Problems and tasks:
• a. In the match review, reproduce the passage between "PAS: This is" and "spend 10 minutes.", inclusive.
• b. Translate this sentence from the match review into Spanish: "Early WWE Punk was really hit and miss, but this is one of his better matches."

Extract to read:

Unicorn Gimmick Matches - Gulf of Mexico Match

Chavo Guerrero v. CM Punk WWECW 2/5/08

PAS: This is a Gulf of Mexico match, where the only way you can win the match is to throw your opponent into the Gulf of Mexico. This was a really fun brawl with Chavo looking totally awesome, he opens the match by taking a huge bump to the floor and is great both brawling and bumping throughout. Early WWE Punk was really hit and miss, but this is one of his better matches. They brawl out into the street, a sedan slams it's breaks on only to have Punk hurled onto the hood. They also smash the windshield of a truck and Chavo scares away some guys fishing and hurls the tackle box at Punk. The current looked really strong every time they showed it, which really added to the danger of the match, this wasn't chucking someone into a swimming pool, the loser really could get swept under. Great hidden gem of a match, and a fun way to spend 10 minutes.

ER: This is a total hidden gem! I had never heard of this match before, and the stip is straight out of the silliest one off gimmicks. When Phil told me about it I thought he was confused and thinking of that Rey/Swagger match where Swagger gets rana'd into the ocean. But this was totally great, and tt would still be pretty great for its crowd brawling alone, without the stip. They spill to the floor almost immediately, but they don't fill the time with Irish whips or walking into place, they punch each other all around, they're wearing bad jeans and shirts - the kind you save for come-as-you-are street fights and mowing the lawn - and they awesomely punch out into the street. The rental car slamming on its brakes was some terrific bullshit, but the best was yet to come as they fight over to a malecon and tease getting tossed over. Well Chavo does go over, and Punk foolishly acts like he's going to dive onto him (great camera angle showing how far he would have plunged). The best stuff is by the water though, with that fast current, Chavo trying a freaking vertical suplex right next to the water, a bunch of great moments of one trying to dunk the other, like someone's face getting forced into barbed wire, and then Chavo finally gets dropped in. The was a joyous and perfectly ridiculous 10 minutes. I need to go back to watching more WWECW.

Data rows:

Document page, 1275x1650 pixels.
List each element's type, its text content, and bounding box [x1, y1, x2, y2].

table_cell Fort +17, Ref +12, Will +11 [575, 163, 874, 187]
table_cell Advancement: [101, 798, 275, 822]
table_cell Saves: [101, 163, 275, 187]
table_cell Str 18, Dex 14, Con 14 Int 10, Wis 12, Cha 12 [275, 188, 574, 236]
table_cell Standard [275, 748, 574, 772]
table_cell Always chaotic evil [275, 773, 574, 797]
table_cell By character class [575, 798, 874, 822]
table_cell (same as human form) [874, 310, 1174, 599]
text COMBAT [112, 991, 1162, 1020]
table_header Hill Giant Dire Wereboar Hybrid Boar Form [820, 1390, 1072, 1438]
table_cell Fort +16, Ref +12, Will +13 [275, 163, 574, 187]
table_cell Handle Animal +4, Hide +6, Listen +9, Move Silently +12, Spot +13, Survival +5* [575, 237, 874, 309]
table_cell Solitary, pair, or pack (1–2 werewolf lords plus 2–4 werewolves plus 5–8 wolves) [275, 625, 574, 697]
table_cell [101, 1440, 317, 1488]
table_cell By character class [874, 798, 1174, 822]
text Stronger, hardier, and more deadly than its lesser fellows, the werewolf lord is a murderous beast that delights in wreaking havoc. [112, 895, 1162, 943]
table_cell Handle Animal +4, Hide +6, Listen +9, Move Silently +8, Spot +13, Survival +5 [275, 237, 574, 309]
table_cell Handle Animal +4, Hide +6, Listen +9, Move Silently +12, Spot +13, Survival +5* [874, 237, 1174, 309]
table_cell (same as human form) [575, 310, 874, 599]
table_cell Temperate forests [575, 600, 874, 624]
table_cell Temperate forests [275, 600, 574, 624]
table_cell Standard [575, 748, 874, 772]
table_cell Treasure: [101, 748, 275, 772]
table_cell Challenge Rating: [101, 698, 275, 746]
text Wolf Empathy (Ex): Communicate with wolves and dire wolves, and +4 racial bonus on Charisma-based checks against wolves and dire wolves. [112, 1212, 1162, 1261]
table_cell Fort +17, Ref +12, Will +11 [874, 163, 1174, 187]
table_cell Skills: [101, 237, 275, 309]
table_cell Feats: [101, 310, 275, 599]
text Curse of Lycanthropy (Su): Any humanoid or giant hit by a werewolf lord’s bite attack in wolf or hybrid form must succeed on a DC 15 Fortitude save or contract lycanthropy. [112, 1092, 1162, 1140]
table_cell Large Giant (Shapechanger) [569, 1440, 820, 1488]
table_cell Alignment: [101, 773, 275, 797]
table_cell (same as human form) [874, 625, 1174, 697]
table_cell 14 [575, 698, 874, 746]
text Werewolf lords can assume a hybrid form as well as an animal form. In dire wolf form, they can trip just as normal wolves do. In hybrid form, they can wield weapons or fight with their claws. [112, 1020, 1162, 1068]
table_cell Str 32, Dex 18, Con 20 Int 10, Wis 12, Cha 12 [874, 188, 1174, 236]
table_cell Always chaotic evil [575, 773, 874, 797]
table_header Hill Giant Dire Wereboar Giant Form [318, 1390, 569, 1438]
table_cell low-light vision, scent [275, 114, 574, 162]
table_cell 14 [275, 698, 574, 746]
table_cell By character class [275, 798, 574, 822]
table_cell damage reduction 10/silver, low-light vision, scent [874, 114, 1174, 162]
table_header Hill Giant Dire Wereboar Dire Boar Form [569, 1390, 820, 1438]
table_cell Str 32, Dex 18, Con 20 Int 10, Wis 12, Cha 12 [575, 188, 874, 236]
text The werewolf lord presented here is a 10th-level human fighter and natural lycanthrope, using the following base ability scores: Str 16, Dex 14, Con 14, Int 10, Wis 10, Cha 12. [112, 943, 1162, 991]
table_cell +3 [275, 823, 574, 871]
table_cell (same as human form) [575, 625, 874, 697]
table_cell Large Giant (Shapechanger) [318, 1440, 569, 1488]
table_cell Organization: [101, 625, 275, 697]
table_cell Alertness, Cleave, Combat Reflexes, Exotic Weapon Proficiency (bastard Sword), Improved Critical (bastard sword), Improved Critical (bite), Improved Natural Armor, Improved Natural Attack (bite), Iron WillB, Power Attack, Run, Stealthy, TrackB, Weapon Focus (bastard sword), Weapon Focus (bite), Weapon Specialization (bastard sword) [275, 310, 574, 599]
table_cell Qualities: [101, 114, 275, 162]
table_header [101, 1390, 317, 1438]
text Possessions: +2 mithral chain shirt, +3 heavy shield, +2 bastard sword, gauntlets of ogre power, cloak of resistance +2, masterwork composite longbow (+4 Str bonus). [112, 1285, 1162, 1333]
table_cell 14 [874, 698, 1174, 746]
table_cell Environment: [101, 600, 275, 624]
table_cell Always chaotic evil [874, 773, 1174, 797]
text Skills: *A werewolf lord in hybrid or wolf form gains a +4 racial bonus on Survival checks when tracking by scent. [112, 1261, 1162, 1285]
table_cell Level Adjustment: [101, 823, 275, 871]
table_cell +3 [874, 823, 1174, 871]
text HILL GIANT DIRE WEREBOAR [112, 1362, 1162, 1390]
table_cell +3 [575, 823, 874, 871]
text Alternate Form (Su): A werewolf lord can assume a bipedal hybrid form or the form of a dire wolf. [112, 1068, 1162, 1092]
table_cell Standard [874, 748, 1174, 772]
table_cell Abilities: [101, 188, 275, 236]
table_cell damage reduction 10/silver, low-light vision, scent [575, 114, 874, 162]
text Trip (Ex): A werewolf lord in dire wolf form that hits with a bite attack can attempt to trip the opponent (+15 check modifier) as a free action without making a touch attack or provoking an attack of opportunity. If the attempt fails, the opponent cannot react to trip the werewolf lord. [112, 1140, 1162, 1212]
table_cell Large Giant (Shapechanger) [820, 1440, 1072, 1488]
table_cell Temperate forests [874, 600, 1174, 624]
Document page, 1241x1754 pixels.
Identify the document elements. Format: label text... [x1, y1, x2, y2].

Solved problems:
• a.
PAS: This is a Gulf of Mexico match, where the only way you can win the match is to throw your opponent into the Gulf of Mexico. This was a really fun brawl with Chavo looking totally awesome, he opens the match by taking a huge bump to the floor and is great both brawling and bumping throughout. Early WWE Punk was really hit and miss, but this is one of his better matches. They brawl out into the street, a sedan slams it's breaks on only to have Punk hurled onto the hood. They also smash the windshield of a truck and Chavo scares away some guys fishing and hurls the tackle box at Punk. The current looked really strong every time they showed it, which really added to the danger of the match, this wasn't chucking someone into a swimming pool, the loser really could get swept under. Great hidden gem of a match, and a fun way to spend 10 minutes.

• b. El Punk de los primeros tiempos en la WWE era muy irregular, pero este es uno de sus mejores combates.